1.686 miliardi: è la spesa mondiale per gli armamenti che nel 2016 è aumentata, rispetto all'anno prima dello 0,4%, raggiungendo il 2,2% del Pil mondiale. Lo racconta l'ultimo rapporto dello Stockholm International Peace Research Institute (SIPRI), pubblicato lunedì 24 aprile.
Dietro questo dato c'è una situazione variegata in relazione alle diverse regioni del mondo: Medio Oriente, America centrale e del Sud e Africa Sub-sahariana registrano infatti un calo delle spese militari, collegato anche al calo degli introiti petroliferi, rilevanti per diversi Stati di queste aree, mentre in Asia, Oceania, Nord Africa ed Europa centrale e dell'Est si registra un trend crescente.
Se Stati Uniti e Cina restano saldi in testa alla classifica dei Paesi che spendono di più nel settore difesa, rispettivamente con 611 e 215 miliardi, e la Russia occupa la terza posizione con 69,2 miliardi, scavalcando l'Arabia Saudita, all'Italia spetta invece il “primato” europeo.

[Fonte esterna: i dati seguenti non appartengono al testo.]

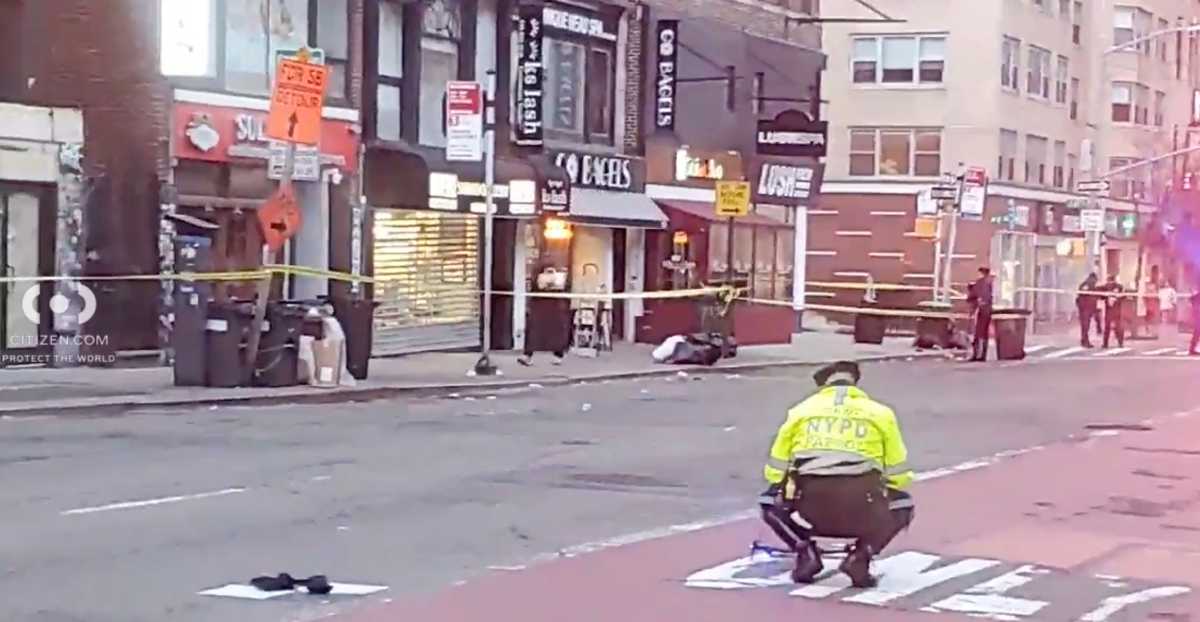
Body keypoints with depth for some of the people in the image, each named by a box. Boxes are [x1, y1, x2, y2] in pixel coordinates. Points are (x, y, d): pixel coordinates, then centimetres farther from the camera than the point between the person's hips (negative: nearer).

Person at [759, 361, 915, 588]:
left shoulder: (800, 410, 23)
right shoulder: (880, 412, 21)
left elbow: (775, 471, 22)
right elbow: (898, 474, 21)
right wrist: (878, 502, 37)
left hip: (808, 509, 1)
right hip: (861, 512, -1)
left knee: (770, 503, 31)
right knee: (903, 506, 28)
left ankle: (806, 553, 8)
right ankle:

Tra il 2015 e il 2016, infatti, l'incremento è stato dell'11%. Il 2016, peraltro, sembra essere stato un anno memorabile anche per l'industria italiana del settore: l'export ha registrato infatti un aumento record dell'85,7%, pari a 14,6 miliardi di euro totali, grazie principalmente a una commessa per 28 caccia Eurofighter che Leonardo Finmeccanica ha venduto al Kuwait.
Riguardo al tipo di armamenti, a crescere, come ha spiegato a Radio Vaticana Maurizio Simoncelli, vicepresidente dell’Istituto di ricerche internazionali Archivio Disarmo, sono soprattutto gli investimenti in armi “convenzionali” - cioè non nucleari – pilotate a distanza.
Ma soprattutto questi dati dicono una cosa: al di là dei proclami relativi a 54 miliardi di nuove spese militari e dell'attitudine bellicosa di Donald Trump, che insiste per un incremento delle spese per la difesa fino al 2% del Pil nazionale da parte dei Paesi membri della Nato, la tendenza a un aumento degli investimenti in armamenti è sicuramente precedente all'avvento di Trump alla Casa Bianca.
Bonus track
§ Siamo entrando nell'era della frammentazione, riflette Quartz. Dopo un quarto di secolo in cui la globalizzazione è stato il paradigma dominante e ha dato vita a colossi “apolidi” dal punto di vista del business, come Google, Walmart e General Electric, ora questi devono confrontarsi sempre più con regole locali.